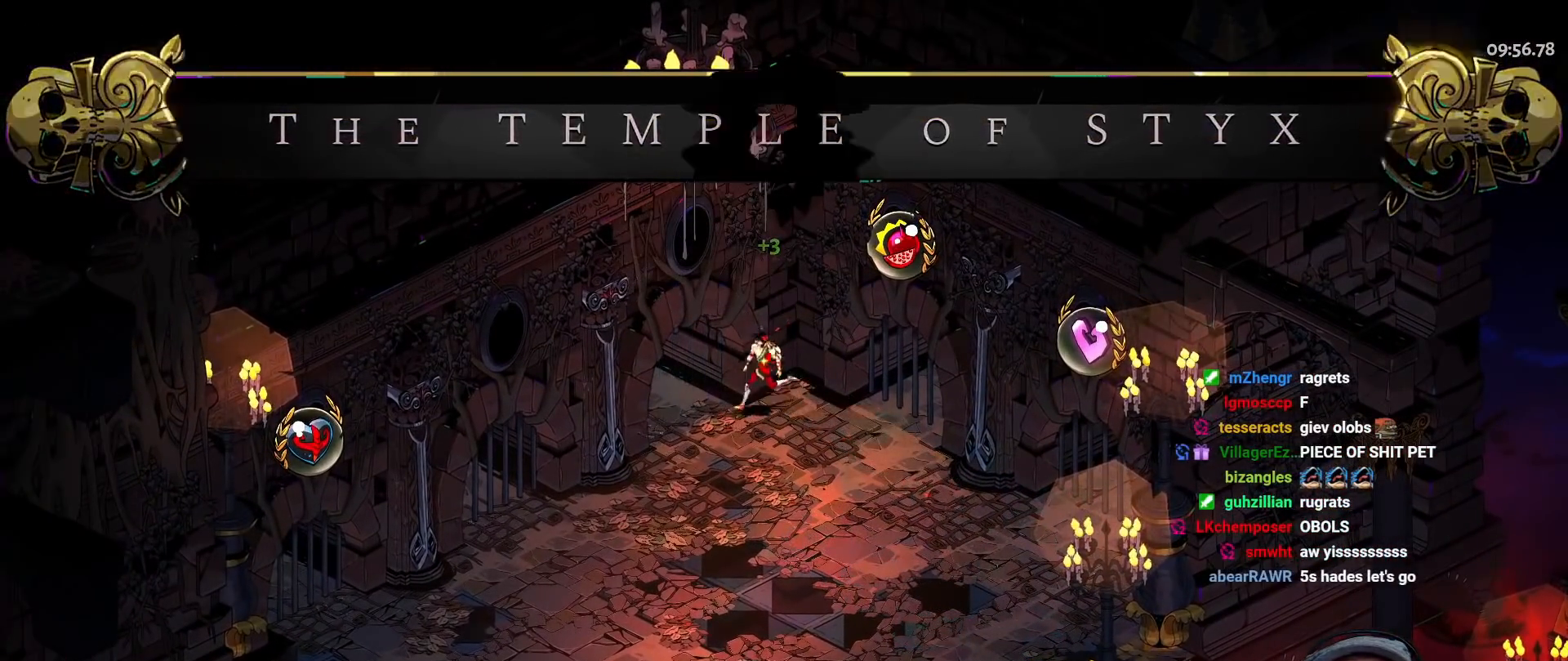
{"buttons": [], "left_stick": "center", "right_stick": "center", "button_events": []}
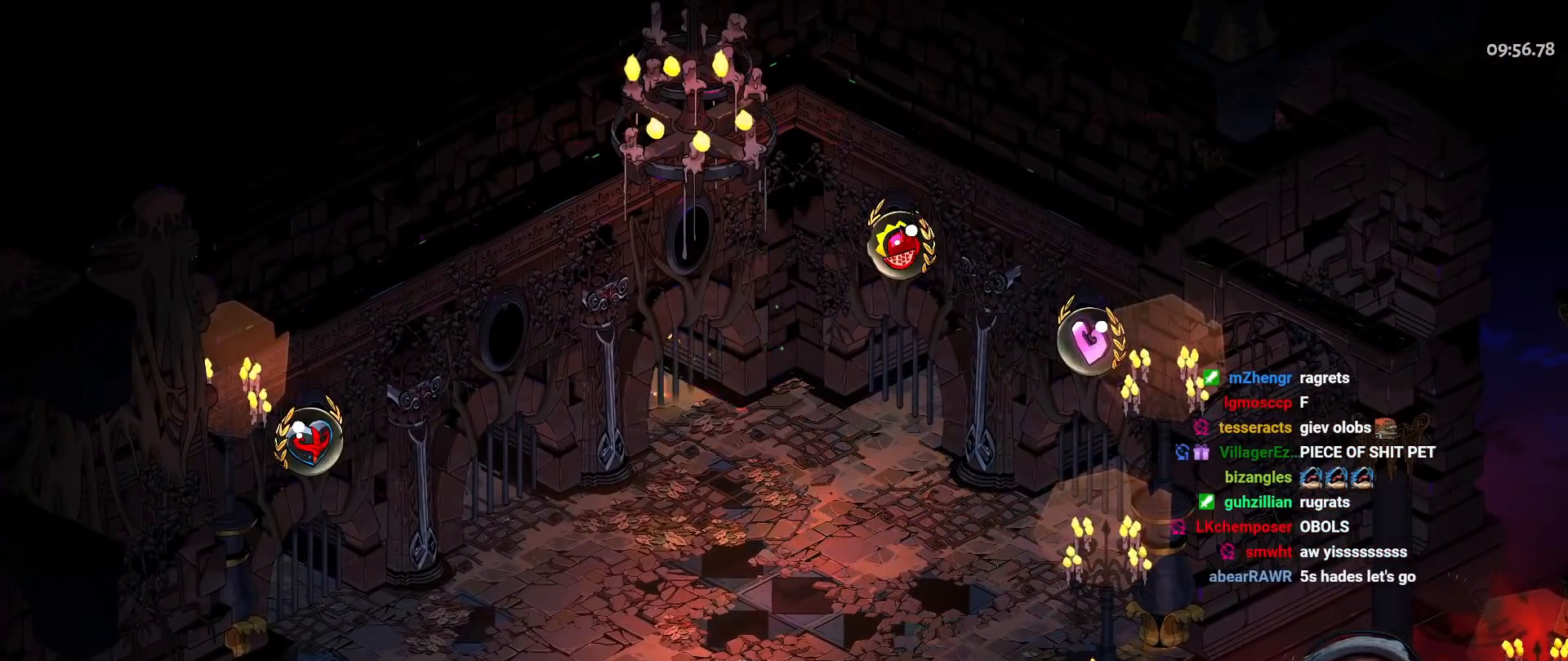
{"buttons": [], "left_stick": "center", "right_stick": "center", "button_events": []}
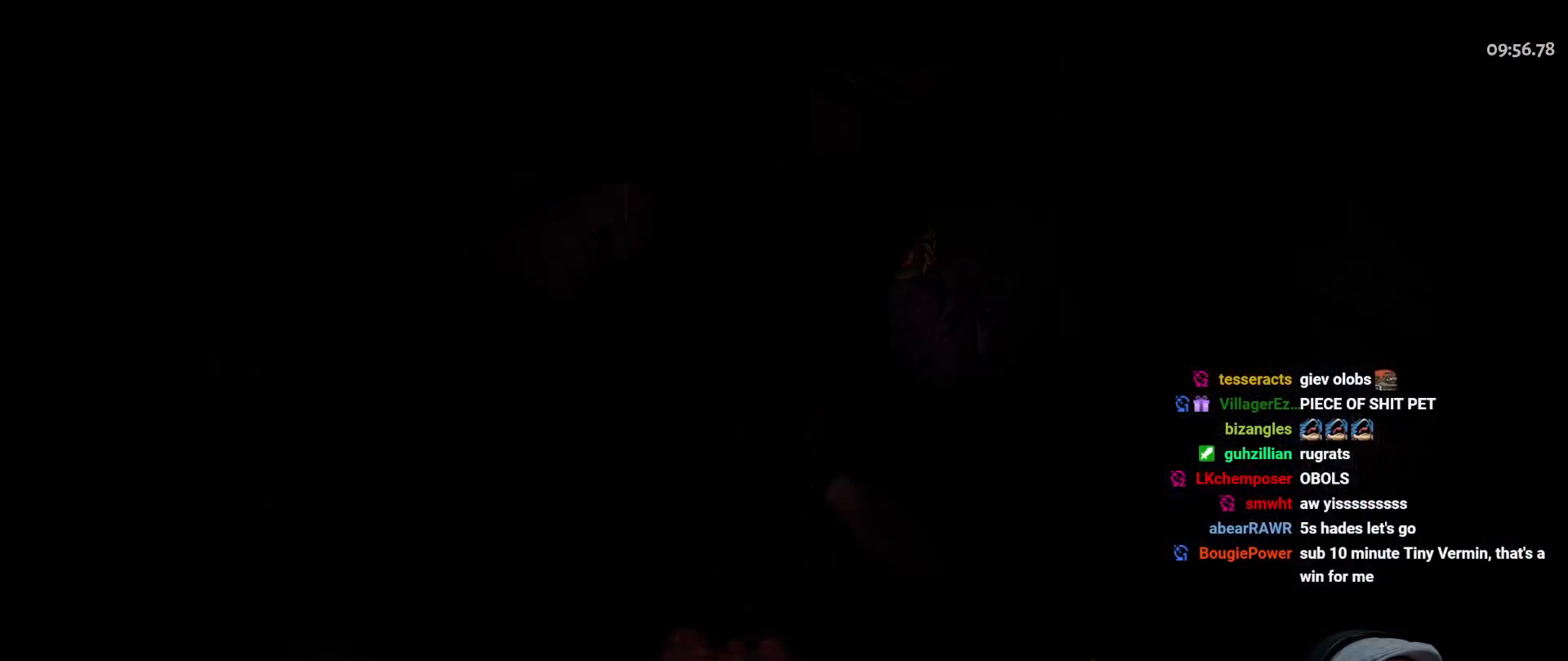
{"buttons": [], "left_stick": "center", "right_stick": "center", "button_events": [[267, "Y", "down"], [383, "Y", "up"]]}
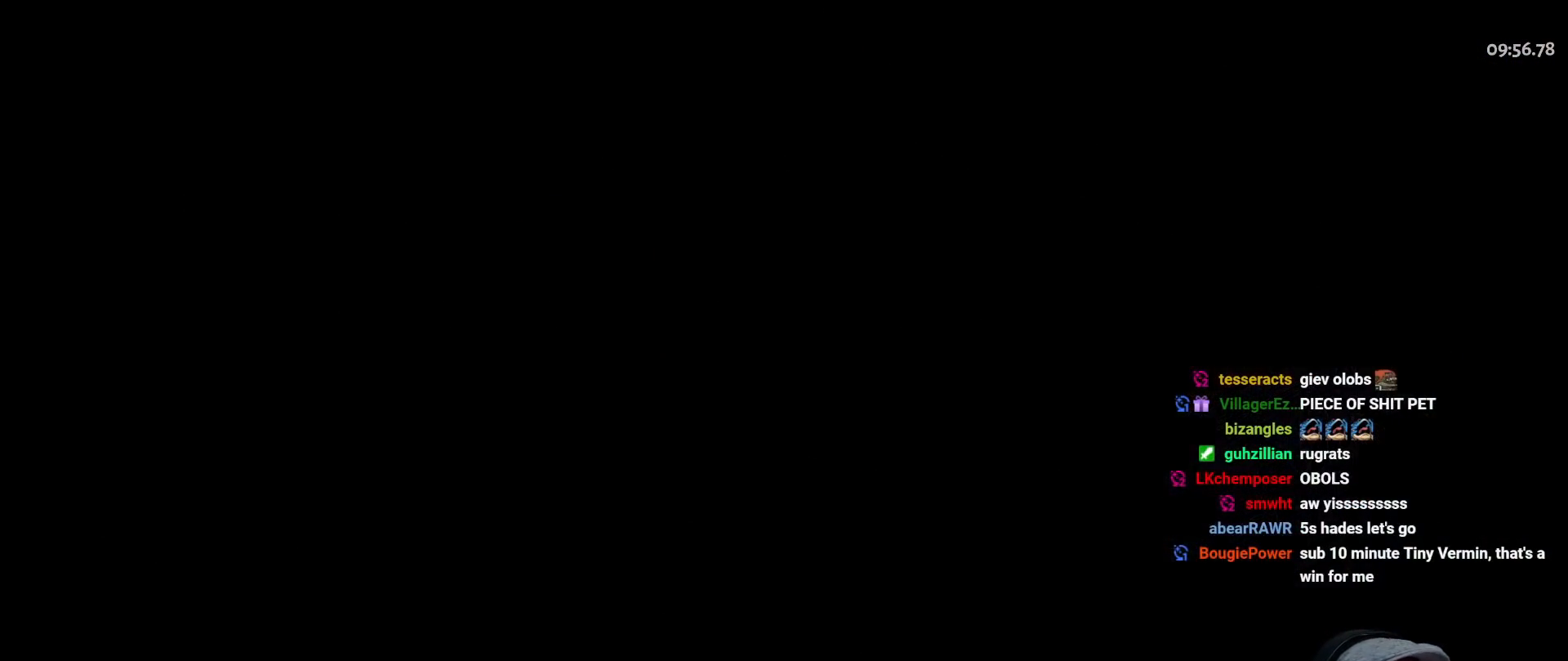
{"buttons": ["Y"], "left_stick": "up-left", "right_stick": "center", "button_events": [[67, "Y", "down"], [183, "Y", "up"], [250, "Y", "down"], [367, "Y", "up"], [433, "Y", "down"]]}
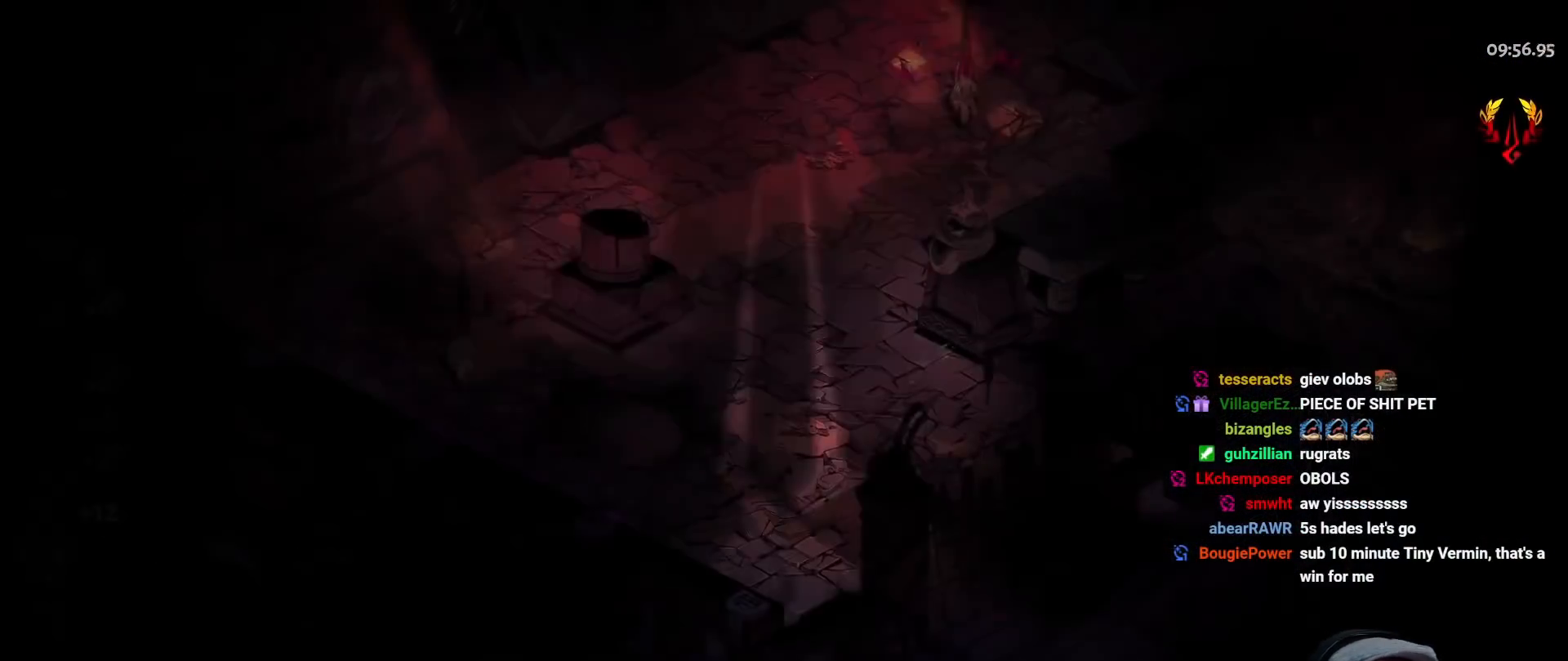
{"buttons": ["Y"], "left_stick": "up-right", "right_stick": "center", "button_events": [[50, "Y", "up"], [117, "Y", "down"], [217, "Y", "up"], [300, "Y", "down"], [417, "Y", "up"], [483, "Y", "down"]]}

**What is being asked**
Word for word, return all the entries and skip their pictures.

**Completed task**
{"buttons": [], "left_stick": "center", "right_stick": "center", "button_events": []}
{"buttons": [], "left_stick": "center", "right_stick": "center", "button_events": []}
{"buttons": [], "left_stick": "center", "right_stick": "center", "button_events": [[267, "Y", "down"], [383, "Y", "up"]]}
{"buttons": ["Y"], "left_stick": "up-left", "right_stick": "center", "button_events": [[67, "Y", "down"], [183, "Y", "up"], [250, "Y", "down"], [367, "Y", "up"], [433, "Y", "down"]]}
{"buttons": ["Y"], "left_stick": "up-right", "right_stick": "center", "button_events": [[50, "Y", "up"], [117, "Y", "down"], [217, "Y", "up"], [300, "Y", "down"], [417, "Y", "up"], [483, "Y", "down"]]}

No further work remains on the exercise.